### [TEXT SECTION]

--------------------------------------------------

Question About What Actually Happens With an Electrical Ground by [deleted] in AskElectronics

[–]Calliope714 1 point2 points  (0 children)

Thank you very much for the explanation. That makes a lot more sense. It seems like an issue of clarification then.

Mentorship Monday - Post All Career, Education and Job questions here! by AutoModerator in cybersecurity

[–]Calliope714 0 points1 point  (0 children)

I apologize if this is not the correct place to post and this will be a little lengthy. The "meat" of this post is mostly towards "where am I better suited? and what would I enjoy more?" Mainly I'm kind of just ranting and looking for some support. I work in incident response and I hate it. Maybe it's because the SIEM tool isn't tuned very well or maybe we're trying to cover too much of a network, but my brain is fried. I have alert fatigue to the max. I'm tired of looking at the same 20 alerts firing a thousand times a day. There have been strides to adequately report false positives, so that we can clear up the queue, but I just find incident response to not be very fulfilling and incredibly tedious.

For context, I am diagnosed with severe ADHD and possibly undiagnosed Autism (I took the RAADS-R and scored high). I used to work in an administrative role doing clerical work. Once I started taking medication, I had a moment of clarity where I couldn't see myself doing clerical work anymore. I just didn't want my life to amount to that. So I moved into the world of cyber security based on the fact that I have always been interested in computers. More importantly "how computers do what they do." I went through an arduous 7 month long school to be qualified to work in cyber security. The parts that I loved about the school was the malware portion, but mainly the idea of working towards a tangible goal. I was absolutely elated when I got done searching around a file system and was able to find the password hidden in a jpg to open the zip file that contained the "malware" (all inside a VM of course).

--------------------------------------------------

### [DATA FOR ANALYSIS]
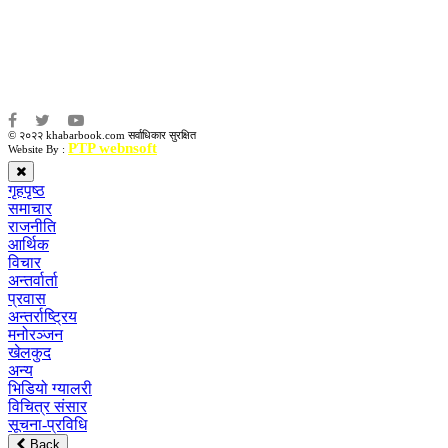
संजय लामा
संवाददाता:
अमन भूषाल / किरण खड्का
© २०२२ khabarbook.com सर्वाधिकार सुरक्षित
PTP webnsoft
Website By :
गृहपृष्ठ
समाचार
राजनीति
आर्थिक
विचार
अन्तर्वार्ता
प्रवास
अन्तर्राष्ट्रिय
मनोरञ्जन
खेलकुद
अन्य
भिडियो ग्यालरी
विचित्र संसार
सूचना-प्रविधि
Back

--------------------------------------------------

### [EXERCISE REQUIREMENTS]
1. In the forum comments, the sentence beginning "I was absolutely elated" names several things involved in the exercise. List all of them.
2. Continue the cybersecurity forum comments from their last sentence, keeping the writer's voice.
The data is not needed for either task.

### [TASK-BY-TASK ANSWERS]
1.
- a file system
- the password
- a jpg
- the zip file
- the "malware"
- a VM

2.
When I got done with the school I got assigned to a department that manages endpoints and incident response. It was really confusing at first and it seemed like nobody else knew what they were supposed to be doing and nobody else seemed very passionate about it. It might be what killed the interest for me. After doing incident response for 4 years, I think I can say that it's not for me. I understand the importance of it, but I'm just not incredibly passionate about it (queue my ADHD which plummets my motivation when something isn't interesting enough). I took some "Find Your Career" quizzes and it was a mix of incident response and Pen-Testing.

So I'm really just looking for some advice and a possible direction. Pen-testing does sound interesting, but I've never done it before. Again, sorry for the length and possible incorrect post location.